**PROVIDED RECORDS**
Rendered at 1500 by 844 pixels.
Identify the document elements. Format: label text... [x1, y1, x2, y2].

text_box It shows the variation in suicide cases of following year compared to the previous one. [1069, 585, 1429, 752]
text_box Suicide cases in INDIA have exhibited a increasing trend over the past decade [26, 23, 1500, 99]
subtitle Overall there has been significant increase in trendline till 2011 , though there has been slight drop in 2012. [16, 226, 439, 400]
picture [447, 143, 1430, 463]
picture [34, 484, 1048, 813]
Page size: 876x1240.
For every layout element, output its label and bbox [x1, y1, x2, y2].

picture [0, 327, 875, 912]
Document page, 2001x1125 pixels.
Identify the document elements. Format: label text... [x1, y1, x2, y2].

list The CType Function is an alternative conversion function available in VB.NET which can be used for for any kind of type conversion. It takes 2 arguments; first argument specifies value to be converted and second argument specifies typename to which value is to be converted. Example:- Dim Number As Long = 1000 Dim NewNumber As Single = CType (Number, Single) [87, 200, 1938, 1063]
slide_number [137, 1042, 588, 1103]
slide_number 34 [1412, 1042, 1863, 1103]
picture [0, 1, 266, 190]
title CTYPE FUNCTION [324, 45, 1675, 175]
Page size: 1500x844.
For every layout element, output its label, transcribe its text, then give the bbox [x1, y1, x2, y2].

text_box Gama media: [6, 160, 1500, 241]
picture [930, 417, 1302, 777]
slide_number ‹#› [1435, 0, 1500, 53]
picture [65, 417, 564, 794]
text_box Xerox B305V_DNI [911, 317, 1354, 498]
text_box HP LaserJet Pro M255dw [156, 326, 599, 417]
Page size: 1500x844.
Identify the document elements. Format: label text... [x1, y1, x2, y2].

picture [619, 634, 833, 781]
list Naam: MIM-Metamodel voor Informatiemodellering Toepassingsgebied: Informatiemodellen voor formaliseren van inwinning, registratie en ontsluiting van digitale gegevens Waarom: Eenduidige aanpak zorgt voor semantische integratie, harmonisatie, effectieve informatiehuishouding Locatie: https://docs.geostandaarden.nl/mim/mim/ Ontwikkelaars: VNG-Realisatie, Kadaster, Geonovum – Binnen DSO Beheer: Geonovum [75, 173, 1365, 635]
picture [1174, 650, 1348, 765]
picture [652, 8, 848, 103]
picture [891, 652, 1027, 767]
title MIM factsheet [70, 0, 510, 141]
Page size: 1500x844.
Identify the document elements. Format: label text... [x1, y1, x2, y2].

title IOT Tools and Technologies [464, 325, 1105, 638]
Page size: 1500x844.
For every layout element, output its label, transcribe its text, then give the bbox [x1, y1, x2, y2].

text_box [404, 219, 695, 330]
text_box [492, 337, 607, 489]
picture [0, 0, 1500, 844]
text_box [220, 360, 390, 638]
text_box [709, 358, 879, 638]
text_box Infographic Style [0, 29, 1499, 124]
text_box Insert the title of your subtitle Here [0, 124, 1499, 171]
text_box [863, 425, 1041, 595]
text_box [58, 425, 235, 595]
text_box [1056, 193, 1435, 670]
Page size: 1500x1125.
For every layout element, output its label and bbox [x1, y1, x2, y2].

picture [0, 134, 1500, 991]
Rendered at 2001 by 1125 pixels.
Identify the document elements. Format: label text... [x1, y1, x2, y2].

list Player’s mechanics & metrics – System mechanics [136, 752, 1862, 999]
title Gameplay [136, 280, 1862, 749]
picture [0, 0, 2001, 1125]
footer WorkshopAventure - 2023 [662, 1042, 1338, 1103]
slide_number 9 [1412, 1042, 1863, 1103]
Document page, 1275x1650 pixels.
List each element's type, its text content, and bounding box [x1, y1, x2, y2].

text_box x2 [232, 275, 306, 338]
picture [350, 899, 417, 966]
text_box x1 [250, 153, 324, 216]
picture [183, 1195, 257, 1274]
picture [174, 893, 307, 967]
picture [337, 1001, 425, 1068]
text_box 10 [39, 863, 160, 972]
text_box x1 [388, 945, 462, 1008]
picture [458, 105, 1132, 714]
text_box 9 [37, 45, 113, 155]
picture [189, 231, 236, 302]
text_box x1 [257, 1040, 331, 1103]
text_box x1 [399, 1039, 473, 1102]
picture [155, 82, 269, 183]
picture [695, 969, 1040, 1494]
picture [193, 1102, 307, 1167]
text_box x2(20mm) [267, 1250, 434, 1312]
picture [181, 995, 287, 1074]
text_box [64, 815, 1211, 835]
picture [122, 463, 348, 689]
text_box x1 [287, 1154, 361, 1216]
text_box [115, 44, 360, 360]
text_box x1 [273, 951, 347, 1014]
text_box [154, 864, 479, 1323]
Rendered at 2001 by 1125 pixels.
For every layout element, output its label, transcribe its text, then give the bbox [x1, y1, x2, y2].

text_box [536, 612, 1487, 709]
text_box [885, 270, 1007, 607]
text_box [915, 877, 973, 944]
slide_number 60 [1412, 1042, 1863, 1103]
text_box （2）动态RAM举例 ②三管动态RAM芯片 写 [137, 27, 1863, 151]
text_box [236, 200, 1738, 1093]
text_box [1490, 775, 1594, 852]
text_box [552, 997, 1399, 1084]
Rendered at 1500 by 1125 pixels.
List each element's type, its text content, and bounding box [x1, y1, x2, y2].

**TASK**
The full set of records above must be reproduced exactly in the reply.

**ANSWER AREA**
Rendered at 1500 by 844 pixels.
Identify the document elements. Format: label text... [x1, y1, x2, y2].

text_box It shows the variation in suicide cases of following year compared to the previous one. [1069, 585, 1429, 752]
text_box Suicide cases in INDIA have exhibited a increasing trend over the past decade [26, 23, 1500, 99]
subtitle Overall there has been significant increase in trendline till 2011 , though there has been slight drop in 2012. [16, 226, 439, 400]
picture [447, 143, 1430, 463]
picture [34, 484, 1048, 813]
Page size: 876x1240.
For every layout element, output its label and bbox [x1, y1, x2, y2].

picture [0, 327, 875, 912]
Document page, 2001x1125 pixels.
Identify the document elements. Format: label text... [x1, y1, x2, y2].

list The CType Function is an alternative conversion function available in VB.NET which can be used for for any kind of type conversion. It takes 2 arguments; first argument specifies value to be converted and second argument specifies typename to which value is to be converted. Example:- Dim Number As Long = 1000 Dim NewNumber As Single = CType (Number, Single) [87, 200, 1938, 1063]
slide_number [137, 1042, 588, 1103]
slide_number 34 [1412, 1042, 1863, 1103]
picture [0, 1, 266, 190]
title CTYPE FUNCTION [324, 45, 1675, 175]
Page size: 1500x844.
For every layout element, output its label, transcribe its text, then give the bbox [x1, y1, x2, y2].

text_box Gama media: [6, 160, 1500, 241]
picture [930, 417, 1302, 777]
slide_number ‹#› [1435, 0, 1500, 53]
picture [65, 417, 564, 794]
text_box Xerox B305V_DNI [911, 317, 1354, 498]
text_box HP LaserJet Pro M255dw [156, 326, 599, 417]
Page size: 1500x844.
Identify the document elements. Format: label text... [x1, y1, x2, y2].

picture [619, 634, 833, 781]
list Naam: MIM-Metamodel voor Informatiemodellering Toepassingsgebied: Informatiemodellen voor formaliseren van inwinning, registratie en ontsluiting van digitale gegevens Waarom: Eenduidige aanpak zorgt voor semantische integratie, harmonisatie, effectieve informatiehuishouding Locatie: https://docs.geostandaarden.nl/mim/mim/ Ontwikkelaars: VNG-Realisatie, Kadaster, Geonovum – Binnen DSO Beheer: Geonovum [75, 173, 1365, 635]
picture [1174, 650, 1348, 765]
picture [652, 8, 848, 103]
picture [891, 652, 1027, 767]
title MIM factsheet [70, 0, 510, 141]
Page size: 1500x844.
Identify the document elements. Format: label text... [x1, y1, x2, y2].

title IOT Tools and Technologies [464, 325, 1105, 638]
Page size: 1500x844.
For every layout element, output its label, transcribe its text, then give the bbox [x1, y1, x2, y2].

text_box [404, 219, 695, 330]
text_box [492, 337, 607, 489]
picture [0, 0, 1500, 844]
text_box [220, 360, 390, 638]
text_box [709, 358, 879, 638]
text_box Infographic Style [0, 29, 1499, 124]
text_box Insert the title of your subtitle Here [0, 124, 1499, 171]
text_box [863, 425, 1041, 595]
text_box [58, 425, 235, 595]
text_box [1056, 193, 1435, 670]
Page size: 1500x1125.
For every layout element, output its label and bbox [x1, y1, x2, y2].

picture [0, 134, 1500, 991]
Rendered at 2001 by 1125 pixels.
Identify the document elements. Format: label text... [x1, y1, x2, y2].

list Player’s mechanics & metrics – System mechanics [136, 752, 1862, 999]
title Gameplay [136, 280, 1862, 749]
picture [0, 0, 2001, 1125]
footer WorkshopAventure - 2023 [662, 1042, 1338, 1103]
slide_number 9 [1412, 1042, 1863, 1103]
Document page, 1275x1650 pixels.
List each element's type, its text content, and bounding box [x1, y1, x2, y2].

text_box x2 [232, 275, 306, 338]
picture [350, 899, 417, 966]
text_box x1 [250, 153, 324, 216]
picture [183, 1195, 257, 1274]
picture [174, 893, 307, 967]
picture [337, 1001, 425, 1068]
text_box 10 [39, 863, 160, 972]
text_box x1 [388, 945, 462, 1008]
picture [458, 105, 1132, 714]
text_box 9 [37, 45, 113, 155]
picture [189, 231, 236, 302]
text_box x1 [257, 1040, 331, 1103]
text_box x1 [399, 1039, 473, 1102]
picture [155, 82, 269, 183]
picture [695, 969, 1040, 1494]
picture [193, 1102, 307, 1167]
text_box x2(20mm) [267, 1250, 434, 1312]
picture [181, 995, 287, 1074]
text_box [64, 815, 1211, 835]
picture [122, 463, 348, 689]
text_box x1 [287, 1154, 361, 1216]
text_box [115, 44, 360, 360]
text_box x1 [273, 951, 347, 1014]
text_box [154, 864, 479, 1323]
Rendered at 2001 by 1125 pixels.
For every layout element, output its label, transcribe its text, then give the bbox [x1, y1, x2, y2].

text_box [536, 612, 1487, 709]
text_box [885, 270, 1007, 607]
text_box [915, 877, 973, 944]
slide_number 60 [1412, 1042, 1863, 1103]
text_box （2）动态RAM举例 ②三管动态RAM芯片 写 [137, 27, 1863, 151]
text_box [236, 200, 1738, 1093]
text_box [1490, 775, 1594, 852]
text_box [552, 997, 1399, 1084]
Rendered at 1500 by 1125 pixels.
List each element's type, its text content, and bounding box [x1, y1, x2, y2].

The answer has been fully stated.